Some of these substitutions make sense; health care professionals shouldn’t be referring to people who’ve been in prison as “ex-cons.” Some are a matter of keeping up with the times, like capitalizing Black when talking about Black people. Some, however, are obnoxious and presumptuous and would impede clear communication. For example, the guide suggests replacing “vulnerable” with “oppressed,” even though they’re not synonymous: it’s not oppression that makes the elderly vulnerable to Covid.

As Goldberg points out, “Advancing Health Equity” would probably be ignored, if it didn’t “inadvertently advance the right-wing narrative that progressive newspeak is colonizing every aspect of American life.” Parts of the “diversity, equity and inclusion” movement are admittedly heavy-handed and feckless, and the rest of us keep having to answer for them.

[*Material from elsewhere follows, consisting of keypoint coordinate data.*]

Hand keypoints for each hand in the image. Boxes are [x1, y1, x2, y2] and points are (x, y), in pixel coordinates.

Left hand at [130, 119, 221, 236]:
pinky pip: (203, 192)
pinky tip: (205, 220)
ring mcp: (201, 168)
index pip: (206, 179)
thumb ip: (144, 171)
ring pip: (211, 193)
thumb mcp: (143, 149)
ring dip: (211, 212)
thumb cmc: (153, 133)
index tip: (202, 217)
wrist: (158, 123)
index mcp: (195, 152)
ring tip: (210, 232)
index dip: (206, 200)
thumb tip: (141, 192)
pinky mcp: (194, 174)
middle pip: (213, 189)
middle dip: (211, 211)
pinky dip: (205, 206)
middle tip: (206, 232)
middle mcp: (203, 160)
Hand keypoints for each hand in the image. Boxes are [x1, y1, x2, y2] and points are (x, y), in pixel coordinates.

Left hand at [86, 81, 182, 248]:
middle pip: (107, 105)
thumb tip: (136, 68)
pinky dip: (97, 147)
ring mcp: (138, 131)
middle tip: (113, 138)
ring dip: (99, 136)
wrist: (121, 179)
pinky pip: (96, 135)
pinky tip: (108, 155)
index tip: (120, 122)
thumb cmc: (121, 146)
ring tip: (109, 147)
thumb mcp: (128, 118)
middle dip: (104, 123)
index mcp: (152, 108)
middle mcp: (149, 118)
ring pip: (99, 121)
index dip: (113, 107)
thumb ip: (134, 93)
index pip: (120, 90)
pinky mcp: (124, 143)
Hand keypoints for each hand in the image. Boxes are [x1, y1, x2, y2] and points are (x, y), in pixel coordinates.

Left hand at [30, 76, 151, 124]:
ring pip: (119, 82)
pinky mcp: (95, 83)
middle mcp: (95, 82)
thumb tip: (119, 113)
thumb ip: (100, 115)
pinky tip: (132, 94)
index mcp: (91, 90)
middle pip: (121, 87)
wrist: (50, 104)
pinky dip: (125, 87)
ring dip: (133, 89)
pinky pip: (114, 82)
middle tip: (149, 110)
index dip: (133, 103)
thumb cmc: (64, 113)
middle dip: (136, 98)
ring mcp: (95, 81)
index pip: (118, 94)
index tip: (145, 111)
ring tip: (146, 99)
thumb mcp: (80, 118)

John McWhorter, recently made much the same point in a column about the use and misuse of the term woke. McWhorter traced the emergence of the term and its original utility–and the subsequent success of reactionaries and White Nationalists in weaponizing it.

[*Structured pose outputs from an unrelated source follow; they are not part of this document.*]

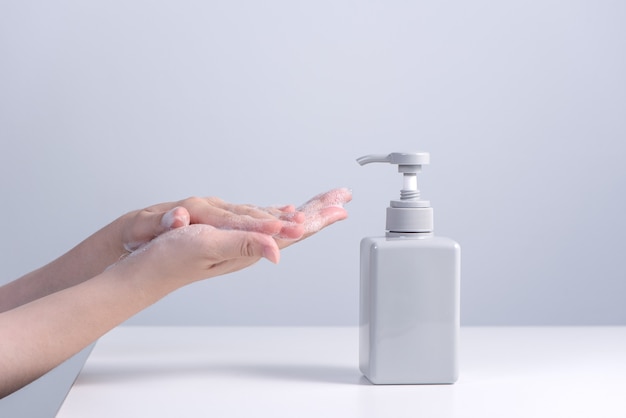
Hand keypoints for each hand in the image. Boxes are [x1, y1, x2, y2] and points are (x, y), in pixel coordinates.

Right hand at [114, 188, 351, 285]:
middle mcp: (250, 247)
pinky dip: (283, 217)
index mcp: (250, 247)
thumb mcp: (208, 246)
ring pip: (284, 227)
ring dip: (305, 214)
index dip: (318, 217)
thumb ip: (244, 244)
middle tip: (342, 197)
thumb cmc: (170, 259)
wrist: (145, 271)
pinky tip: (286, 216)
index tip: (341, 205)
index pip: (295, 232)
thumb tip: (279, 250)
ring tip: (324, 204)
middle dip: (320, 212)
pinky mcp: (229, 240)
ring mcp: (241, 245)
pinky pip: (266, 226)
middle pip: (295, 229)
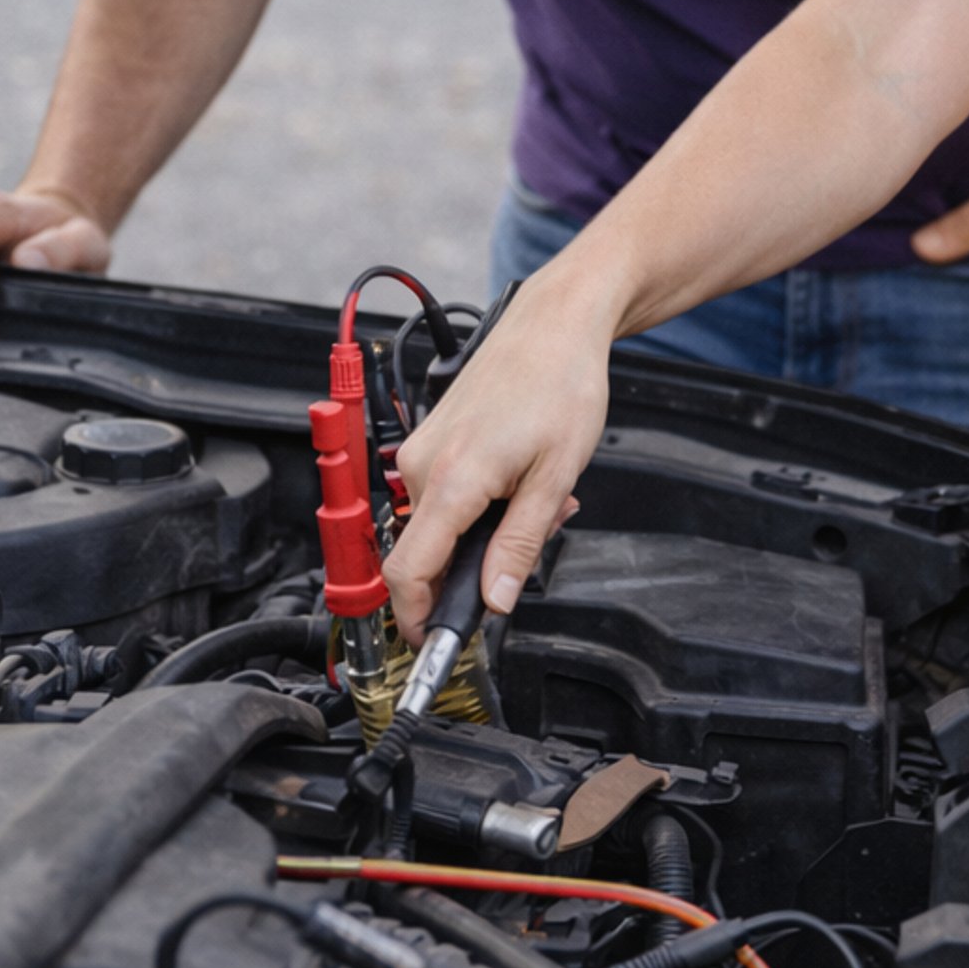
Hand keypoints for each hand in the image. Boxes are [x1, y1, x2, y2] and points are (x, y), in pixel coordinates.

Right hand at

“Woke” has also followed a trajectory similar to that of the phrase “politically correct,” which carried a similar meaning by the late 1980s and early 1990s: “Politically correct,” unsurprisingly, went from describing a way of seeing the world to describing the people who saw the world that way to describing the way other people felt about the people who saw the world that way. Some in the politically correct crowd on the left had a way of treating those outside it with a certain contempt. This led to the right refashioning “politically correct” as a term of derision, regularly indicated with the tart abbreviation “P.C.” The term faded over the years, and by 2015, when the presidential candidate Donald Trump was declaring that “political correctness is just absolutely killing us as a country,” “woke” already had greater currency.

There probably wasn’t much progressives could do about “woke,” which began as a useful descriptor. But as Goldberg points out, there is a lesson here, and activists who actually want to win elections need to learn it. Language matters–and reluctance to use terminology that is a gift to the GOP isn’t evidence of a lesser commitment to the cause.